Entries shown:
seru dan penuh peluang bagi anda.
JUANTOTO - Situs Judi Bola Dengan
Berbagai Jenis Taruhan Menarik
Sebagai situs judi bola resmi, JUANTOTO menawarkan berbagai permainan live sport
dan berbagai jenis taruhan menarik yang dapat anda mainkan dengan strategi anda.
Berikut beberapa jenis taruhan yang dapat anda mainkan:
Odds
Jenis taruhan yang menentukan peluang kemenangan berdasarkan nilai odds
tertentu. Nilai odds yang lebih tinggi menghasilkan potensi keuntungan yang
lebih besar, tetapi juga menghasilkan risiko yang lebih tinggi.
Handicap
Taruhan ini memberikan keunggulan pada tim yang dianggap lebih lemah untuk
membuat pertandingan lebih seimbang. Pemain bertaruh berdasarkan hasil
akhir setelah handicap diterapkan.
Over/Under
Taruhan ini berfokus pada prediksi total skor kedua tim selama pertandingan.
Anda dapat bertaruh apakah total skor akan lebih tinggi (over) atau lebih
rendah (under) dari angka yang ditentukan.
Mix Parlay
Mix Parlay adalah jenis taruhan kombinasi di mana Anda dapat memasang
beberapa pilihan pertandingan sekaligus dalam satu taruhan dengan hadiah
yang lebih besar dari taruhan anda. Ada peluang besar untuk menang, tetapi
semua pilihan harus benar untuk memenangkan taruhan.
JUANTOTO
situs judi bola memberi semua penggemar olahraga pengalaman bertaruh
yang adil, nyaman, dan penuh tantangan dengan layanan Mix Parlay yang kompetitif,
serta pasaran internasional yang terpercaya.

==

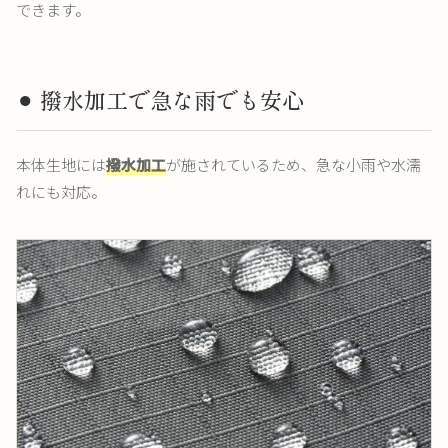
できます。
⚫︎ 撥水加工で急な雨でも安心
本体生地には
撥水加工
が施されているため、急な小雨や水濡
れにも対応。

---

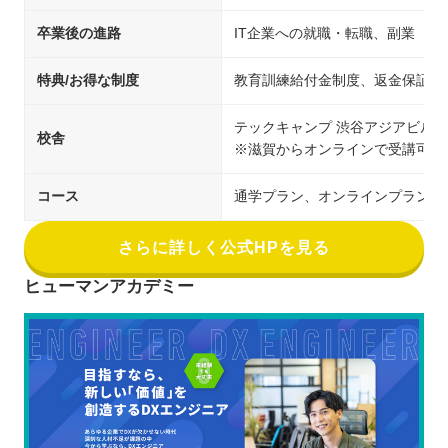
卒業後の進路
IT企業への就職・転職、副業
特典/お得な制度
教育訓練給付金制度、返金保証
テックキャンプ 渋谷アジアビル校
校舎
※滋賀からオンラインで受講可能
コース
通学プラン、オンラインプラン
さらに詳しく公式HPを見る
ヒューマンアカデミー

Work order: Reproduce, word for word, the lines from the one containing "seru dan penuh peluang bagi anda." through the one containing "Jenis taruhan yang menentukan", including both of those lines.

Result:
seru dan penuh peluang bagi anda.
JUANTOTO - Situs Judi Bola Dengan
Berbagai Jenis Taruhan Menarik
Sebagai situs judi bola resmi, JUANTOTO menawarkan berbagai permainan live sport
dan berbagai jenis taruhan menarik yang dapat anda mainkan dengan strategi anda.
Berikut beberapa jenis taruhan yang dapat anda mainkan:
Odds
Jenis taruhan yang menentukan peluang kemenangan berdasarkan nilai odds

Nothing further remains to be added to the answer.